Automatic Graphics Program Generation using Attention-Based Hierarchical Decoder
This work addresses the challenge of generating structured code from GUI images for developers and designers, offering an incremental improvement over existing encoder-decoder frameworks.
The paper tackles the problem of automatically generating graphics program code from GUI screenshots by proposing an attention-based hierarchical decoder that improves code generation accuracy and consistency with GUI layout. Experimental results show the method outperforms current state-of-the-art methods on both public and custom datasets.
Recent progress on deep learning has made it possible to automatically transform the screenshot of Graphic User Interface (GUI) into code by using the encoder-decoder framework. While the commonly adopted image encoder (e.g., CNN network), might be capable of extracting image features to the desired level, interpreting these abstract image features into hundreds of tokens of code puts a particular challenge on the decoding power of the RNN-based code generator.

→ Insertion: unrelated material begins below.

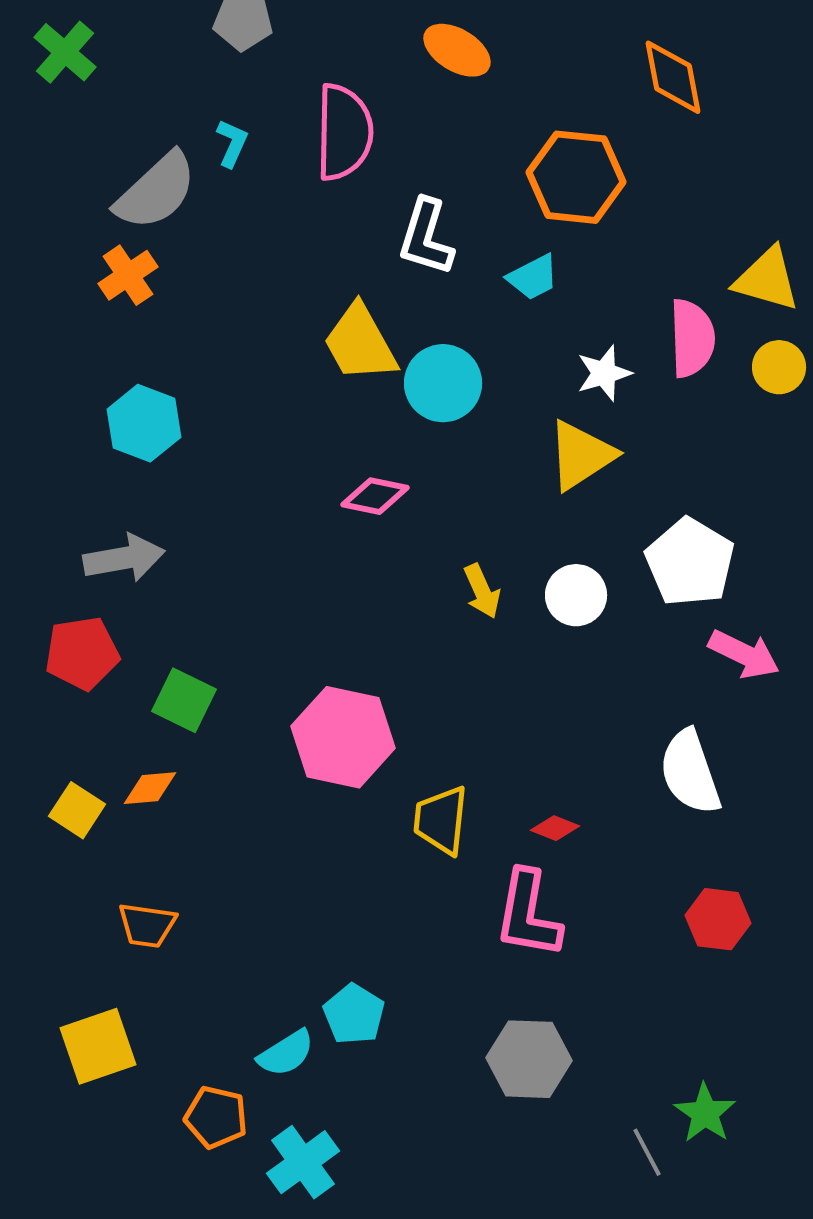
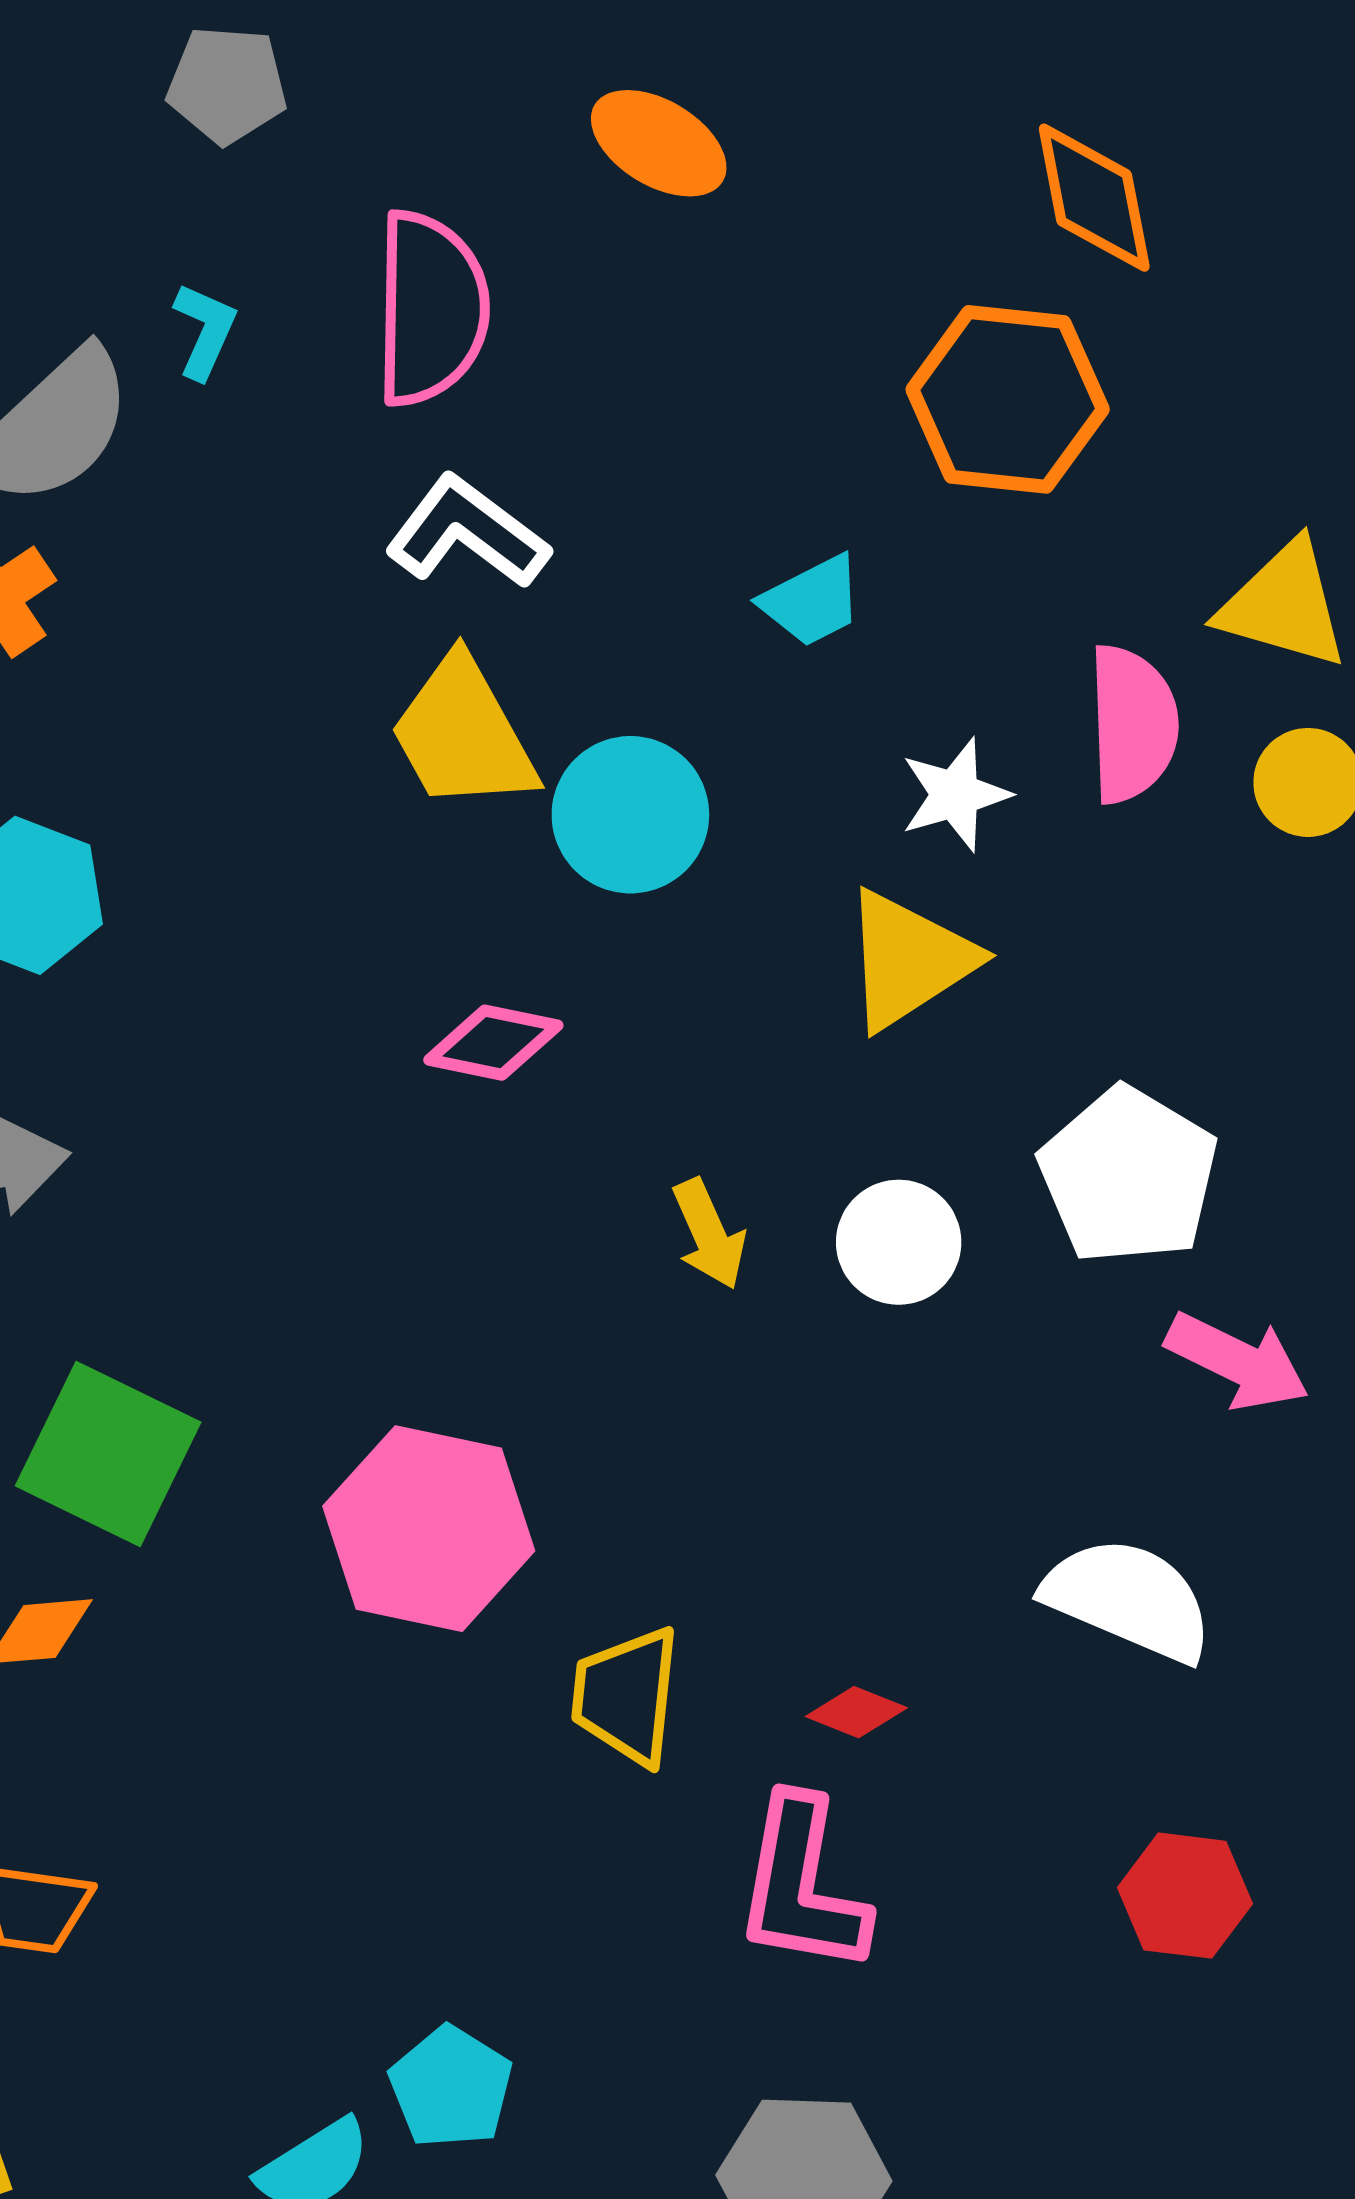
orange hexagon: (576, 177) -> (1008, 399), moved
white L-shape: (426, 237) -> (467, 532), moved, turned 110
green square: (184, 700) -> (108, 1454), size x1.4
white semicircle: (690, 772) -> (1129, 1599), turned 132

Considering the code used for describing GUI is usually hierarchically structured, we propose a new attention-based hierarchical code generation model, which can describe GUI images in a finer level of details, while also being able to generate hierarchically structured code in consistency with the hierarchical layout of the graphic elements in the GUI. Our model follows the encoder-decoder framework, all the components of which can be trained jointly in an end-to-end manner. The experimental results show that our method outperforms other current state-of-the-art methods on both a publicly available GUI-code dataset as well as a dataset established by our own.